# My 55g what do you think??



## christopher1325 (Aug 26, 2010)

This is my 55g african tank with 15 mbuna Fluval 303 canister fake plants real rocks a few cichlid stones pool filter sand what do you think more plants big stack of cichlid stones on the right??


----------



## jagz (Nov 1, 2009)

Great job!! looks good!! :thumb:


----------



## Manoah Marton (Feb 17, 2009)

totally. i would not do the stones. it looks pretty nice right now...
great job!

manoah marton


----------



## christopher1325 (Aug 26, 2010)

Thanks for the info i just wanted to see what everyone else thought before i spent $50 on more cichlid stones.lol


----------



## AnnaFish (Aug 9, 2006)

No, it's beautiful!


----------



## Chubbs the Jellybean (Jun 16, 2009)

love the hanging vines on the sides!!


----------



## shef (Oct 3, 2004)

Very nice!


----------



## jonathansruelas (Aug 28, 2010)

great job. i agree w chubbs vines look nice =D> .. im asssuming this is not your first tank..


----------



## christopher1325 (Aug 26, 2010)

Well this is my third tank but my first cichlid tank, these cichlids have gotten me addicted to this hobby now this is what all of my spare time is used for.lol


----------



## iplaywithemotions (Dec 18, 2008)

christopher1325 said:


> ...these cichlids have gotten me addicted to this hobby now this is what all of my spare time is used for.lol


 :thumb:


----------



## CoolCichlid (Feb 12, 2010)

christopher1325 said:


> This is my 55g african tank with 15 mbuna Fluval 303 canister fake plants real rocks a few cichlid stones pool filter sand what do you think more plants big stack of cichlid stones on the right??


Wow, I love it. :thumb:
Such a relaxing view!


----------



## Dj823cichild (Mar 30, 2009)

Christopher Don't Change A Thing! Your tank is Amazing!!!!!!


----------



## christopher1325 (Aug 26, 2010)

Thanks for all the great comments on my tank i have not changed anything but the water and i have decided not to add anything to the tank but to upgrade the quality of my cichlids.


----------



## Dj823cichild (Mar 30, 2009)

:thumb: Perfect!


----------



## css virginia (Jan 29, 2007)

That is one of the most Excellent & Beautiful Decor I have seen in quite awhile. Superbly done-much impressed and it"s in a 55g tank!! :thumb: I would assume you pool filter sand in it..??.. 8)


----------



## christopher1325 (Aug 26, 2010)

Thanks and yes it is pool filter sand i think it is the best substrate to use cheap (i get 50lb bags for $4.99) clean does not cloud water and my cichlids love it.


----------



## jonathansruelas (Aug 28, 2010)

christopher1325 said:


> Thanks for all the great comments on my tank i have not changed anything but the water and i have decided not to add anything to the tank but to upgrade the quality of my cichlids.

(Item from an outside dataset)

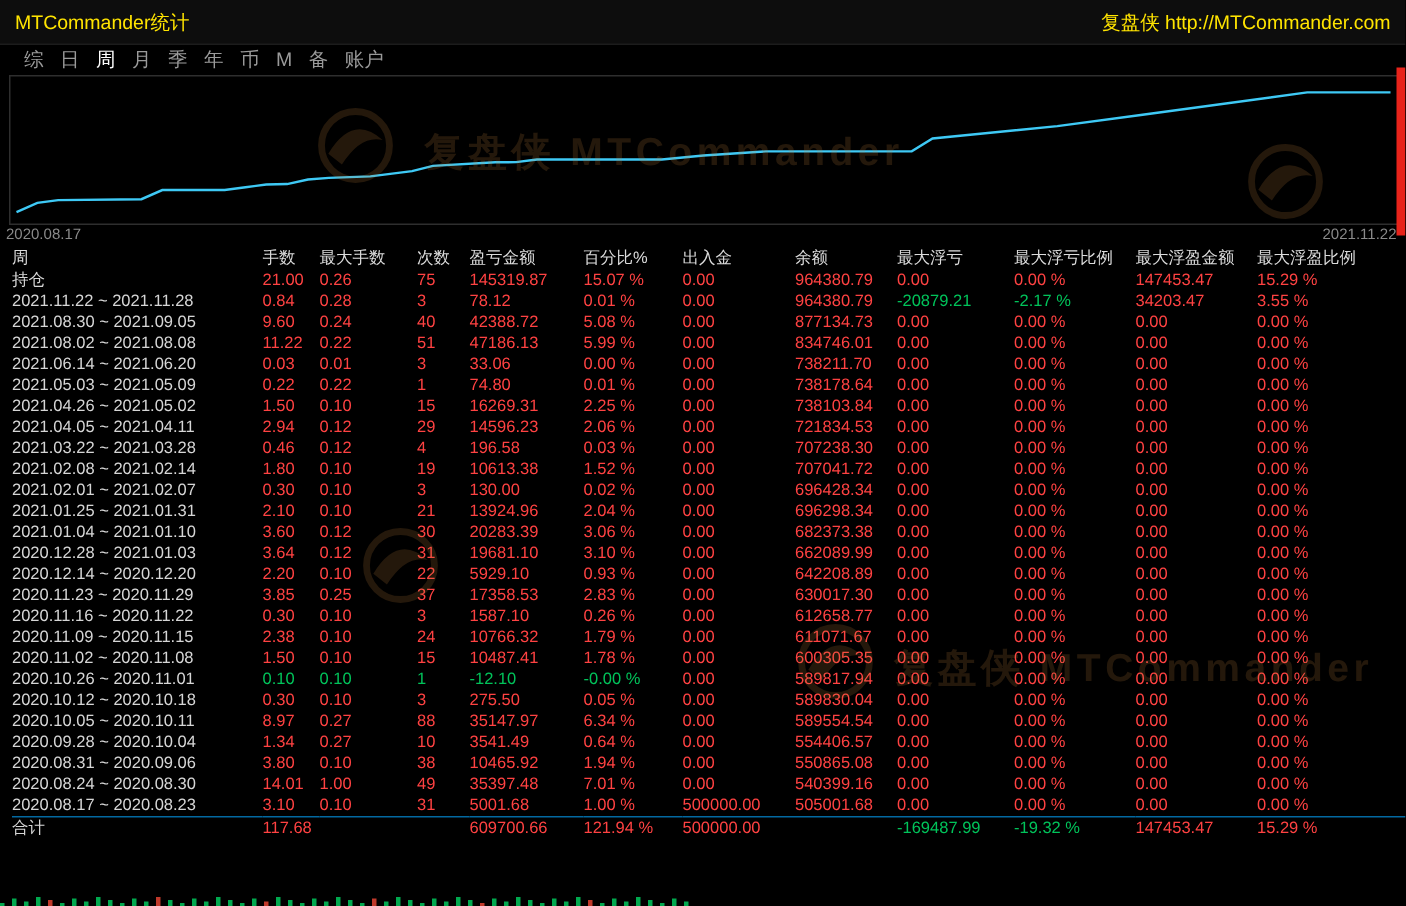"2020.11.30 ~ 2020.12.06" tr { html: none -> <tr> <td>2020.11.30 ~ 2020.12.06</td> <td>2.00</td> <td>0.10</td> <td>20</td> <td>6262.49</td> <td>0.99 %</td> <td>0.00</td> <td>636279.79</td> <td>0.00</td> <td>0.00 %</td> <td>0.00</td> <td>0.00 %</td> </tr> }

what kind of upgrade in fish did u go to?


----------



## christopher1325 (Aug 26, 2010)

I have not upgraded any fish yet i'm still looking for a nice strain of M. Maingano maybe 2m and 5f and 3 M. estherae to go with my other 3 but thats what im looking at for now.


----------



## css virginia (Jan 29, 2007)

christopher1325 said:


> Thanks and yes it is pool filter sand i think it is the best substrate to use cheap (i get 50lb bags for $4.99) clean does not cloud water and my cichlids love it.


*** That PFS is cheap and does work well as a substrate. The fish certainly have an easy time with it. What store did you buy your PFS from..??..how much rinsing did you perform before placing into the tank..??. Those Mbuna will eventually get Bigger and will be looking for places to call their own and you presently have a number of places for them to hide...esp. the large plants. May want to consider more rocks as they grow larger. 8) Success on your tank-looks Great!! ***


----------



## christopher1325 (Aug 26, 2010)

There is a place here called stovers they sell rocks tiles etc. that is where i get my sand they dont even know what they have they got big stacks of pfs mixed with the the dirty leveling sand bags they tell me it is all the same and charge me the same.lol I plan on getting a larger tank by the time they get that big and trying a diy background with it maybe a 125g. I always put about 25 pounds sand in the 5g bucket with high powered end on the water hose and blast the light sand and dirt out keep dumping the water about 5 times per bucket.


----------